Mike Bell

Current position
- Title: Head coach
- Team: Pittsburgh
- Conference: ACC
- Record: 161–174

Biographical details
- Born: October 14, 1972 (age 53) Sarasota, Florida, U.S.

Playing career
- 1992–1993: Pasco–Hernando State College
- 1994–1995: Florida State
- 1995: Vermont Expos
- 1995: Albany Polecats
- 1996: Delmarva Shorebirds
- 1996–1997: West Palm Beach Expos
- 1998: Jupiter Hammerheads
- 1998: Frederick Keys
- 1999–2000: Bowie Baysox
- Position: Pitcher

Coaching career (HC unless noted)
- 2001–2002: Brandon (FL) HS
- 2003–2004: Florida Southern (asst)
- 2005–2007: Tennessee (asst)
- 2008–2011: Oklahoma (asst)
- 2012–2018: Florida State (asst)
- 2019–present: Pittsburgh

Head coaching record
- Overall: 161–174
- Tournaments: ACC: 5–6 NCAA: 0–0

= Mike Bell (baseball coach) =

American college baseball coach and former pitcher

Michael John Bell (born October 14, 1972) is an American college baseball coach and former pitcher. Bell is the head coach of the Pittsburgh Panthers baseball team.
——
WHAT TO DO
1. In the Mike Bell profile, which school did Bell serve as an assistant coach from 2005 to 2007?
2. Print the Mike Bell profile from "- 2001–2002: Brandon" up to and including "Florida State (asst)".
3. Does the Mike Bell profile agree with each statement below? Answer yes or no for each, quoting the deciding words. (a) Bell was born in Sarasota, Florida. (b) Bell's ACC tournament record is 6–5. (c) Bell was an assistant coach at Oklahoma from 2008 to 2011.

Saved entries
——
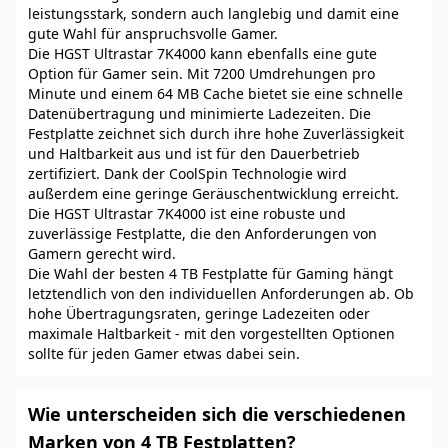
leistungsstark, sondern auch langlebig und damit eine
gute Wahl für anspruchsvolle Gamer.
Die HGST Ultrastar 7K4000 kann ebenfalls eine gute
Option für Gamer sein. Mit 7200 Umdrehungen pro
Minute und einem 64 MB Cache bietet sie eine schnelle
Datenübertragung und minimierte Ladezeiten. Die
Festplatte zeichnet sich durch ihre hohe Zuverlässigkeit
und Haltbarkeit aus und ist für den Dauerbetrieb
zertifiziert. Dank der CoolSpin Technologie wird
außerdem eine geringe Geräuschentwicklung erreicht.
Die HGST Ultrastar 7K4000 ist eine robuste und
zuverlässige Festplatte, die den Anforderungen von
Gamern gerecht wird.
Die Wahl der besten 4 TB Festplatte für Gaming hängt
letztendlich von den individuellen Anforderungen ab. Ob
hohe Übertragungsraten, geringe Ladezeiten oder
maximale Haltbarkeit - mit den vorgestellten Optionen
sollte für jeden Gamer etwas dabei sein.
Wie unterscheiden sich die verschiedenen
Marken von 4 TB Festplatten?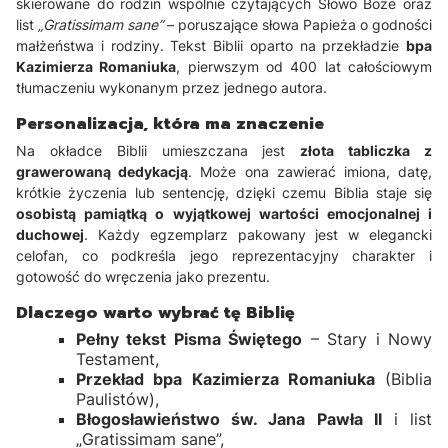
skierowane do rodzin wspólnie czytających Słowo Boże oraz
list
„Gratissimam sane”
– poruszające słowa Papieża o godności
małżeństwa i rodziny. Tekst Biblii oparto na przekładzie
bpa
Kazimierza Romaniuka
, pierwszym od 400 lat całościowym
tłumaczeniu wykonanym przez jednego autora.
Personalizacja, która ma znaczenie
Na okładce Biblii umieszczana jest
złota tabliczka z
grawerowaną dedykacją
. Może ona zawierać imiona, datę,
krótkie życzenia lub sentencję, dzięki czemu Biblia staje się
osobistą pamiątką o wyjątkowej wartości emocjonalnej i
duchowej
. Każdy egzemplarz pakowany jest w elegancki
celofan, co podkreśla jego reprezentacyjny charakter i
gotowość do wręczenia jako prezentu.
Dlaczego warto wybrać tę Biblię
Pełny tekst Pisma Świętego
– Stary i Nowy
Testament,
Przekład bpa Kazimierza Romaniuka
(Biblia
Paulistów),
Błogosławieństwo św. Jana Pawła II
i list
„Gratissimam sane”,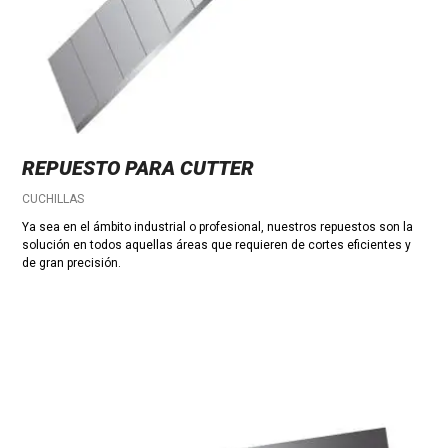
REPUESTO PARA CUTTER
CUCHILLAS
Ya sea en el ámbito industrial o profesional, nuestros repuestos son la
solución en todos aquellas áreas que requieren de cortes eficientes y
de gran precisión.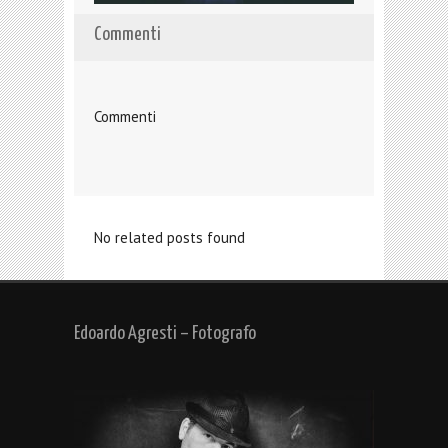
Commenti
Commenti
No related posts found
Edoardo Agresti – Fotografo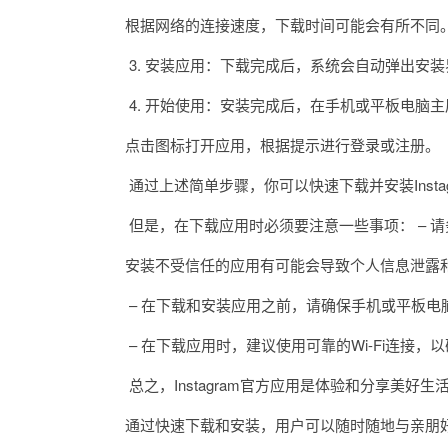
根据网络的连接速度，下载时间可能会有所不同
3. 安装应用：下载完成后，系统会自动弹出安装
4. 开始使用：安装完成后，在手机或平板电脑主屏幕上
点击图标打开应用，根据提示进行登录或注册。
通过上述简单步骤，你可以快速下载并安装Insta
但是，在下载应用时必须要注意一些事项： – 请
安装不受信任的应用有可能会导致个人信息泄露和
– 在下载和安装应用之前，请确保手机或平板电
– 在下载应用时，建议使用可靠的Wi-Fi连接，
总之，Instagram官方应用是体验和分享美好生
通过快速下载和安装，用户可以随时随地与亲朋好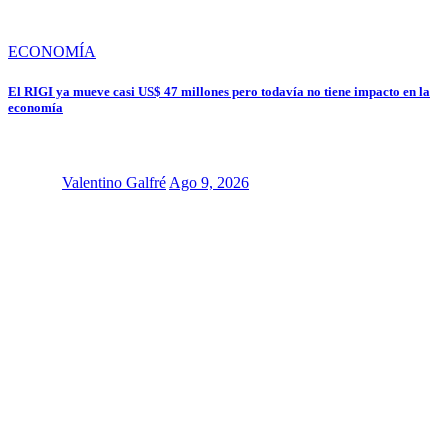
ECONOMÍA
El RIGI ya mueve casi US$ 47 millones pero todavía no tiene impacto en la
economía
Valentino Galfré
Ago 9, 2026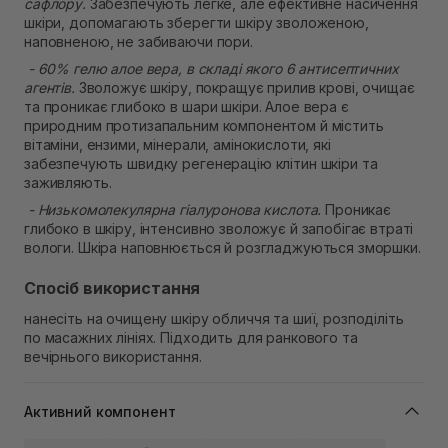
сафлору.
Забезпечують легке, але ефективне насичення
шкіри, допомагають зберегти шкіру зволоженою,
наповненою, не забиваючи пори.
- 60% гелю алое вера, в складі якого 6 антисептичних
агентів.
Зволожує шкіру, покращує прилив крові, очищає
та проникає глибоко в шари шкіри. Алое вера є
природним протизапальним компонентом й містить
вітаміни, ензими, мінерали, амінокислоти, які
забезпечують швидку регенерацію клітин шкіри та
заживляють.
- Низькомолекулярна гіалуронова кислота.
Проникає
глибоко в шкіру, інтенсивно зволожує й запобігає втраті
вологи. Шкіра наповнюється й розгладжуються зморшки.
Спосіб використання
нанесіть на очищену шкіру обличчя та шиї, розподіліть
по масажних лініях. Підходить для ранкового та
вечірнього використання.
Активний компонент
——
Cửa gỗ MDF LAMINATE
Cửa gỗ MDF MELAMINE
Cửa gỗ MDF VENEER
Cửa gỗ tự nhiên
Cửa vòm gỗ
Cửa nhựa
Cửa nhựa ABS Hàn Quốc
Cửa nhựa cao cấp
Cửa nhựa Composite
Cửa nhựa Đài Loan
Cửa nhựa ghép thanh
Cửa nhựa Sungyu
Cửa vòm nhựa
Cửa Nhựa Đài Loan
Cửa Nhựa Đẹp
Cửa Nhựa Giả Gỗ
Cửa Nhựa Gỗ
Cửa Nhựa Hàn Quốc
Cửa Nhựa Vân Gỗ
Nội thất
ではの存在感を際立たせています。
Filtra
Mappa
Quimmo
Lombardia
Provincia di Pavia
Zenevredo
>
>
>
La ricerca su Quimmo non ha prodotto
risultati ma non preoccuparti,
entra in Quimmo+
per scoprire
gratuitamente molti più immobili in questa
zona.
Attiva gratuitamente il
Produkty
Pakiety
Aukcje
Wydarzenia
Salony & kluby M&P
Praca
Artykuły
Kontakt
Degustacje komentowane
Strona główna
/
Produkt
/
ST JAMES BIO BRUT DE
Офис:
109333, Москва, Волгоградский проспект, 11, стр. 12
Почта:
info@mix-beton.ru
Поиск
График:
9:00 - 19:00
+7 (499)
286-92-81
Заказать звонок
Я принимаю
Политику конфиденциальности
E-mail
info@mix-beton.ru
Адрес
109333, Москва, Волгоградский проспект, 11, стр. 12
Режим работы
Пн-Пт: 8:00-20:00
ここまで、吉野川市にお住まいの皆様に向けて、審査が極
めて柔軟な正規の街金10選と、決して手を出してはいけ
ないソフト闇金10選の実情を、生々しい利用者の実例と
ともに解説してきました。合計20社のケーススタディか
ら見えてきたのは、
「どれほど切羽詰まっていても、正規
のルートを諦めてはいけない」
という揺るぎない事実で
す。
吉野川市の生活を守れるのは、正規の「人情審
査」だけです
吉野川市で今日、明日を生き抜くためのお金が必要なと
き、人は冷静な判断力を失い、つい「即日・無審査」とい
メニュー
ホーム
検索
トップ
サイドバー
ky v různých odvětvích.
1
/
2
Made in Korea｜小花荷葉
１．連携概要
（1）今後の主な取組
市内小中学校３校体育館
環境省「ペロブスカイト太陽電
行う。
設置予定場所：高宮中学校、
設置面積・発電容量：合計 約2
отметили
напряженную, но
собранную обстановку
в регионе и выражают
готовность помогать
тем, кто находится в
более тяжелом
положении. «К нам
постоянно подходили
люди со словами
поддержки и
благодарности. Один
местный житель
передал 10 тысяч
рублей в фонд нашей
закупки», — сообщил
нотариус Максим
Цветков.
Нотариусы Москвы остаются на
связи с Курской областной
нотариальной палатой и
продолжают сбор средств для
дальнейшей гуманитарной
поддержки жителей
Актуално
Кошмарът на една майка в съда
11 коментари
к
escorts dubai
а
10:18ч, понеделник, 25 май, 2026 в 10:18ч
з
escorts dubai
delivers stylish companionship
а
——
ANSWERS FOR THIS EXERCISE
1. Tennessee

2.
- 2001–2002: Brandon (FL) HS
- 2003–2004: Florida Southern (asst)
- 2005–2007: Tennessee (asst)
- 2008–2011: Oklahoma (asst)
- 2012–2018: Florida State (asst)

3.
(a) Yes: "Born: October 14, 1972 (age 53) Sarasota, Florida, U.S."
(b) No: "ACC: 5–6"
(c) Yes: "2008–2011: Oklahoma (asst)"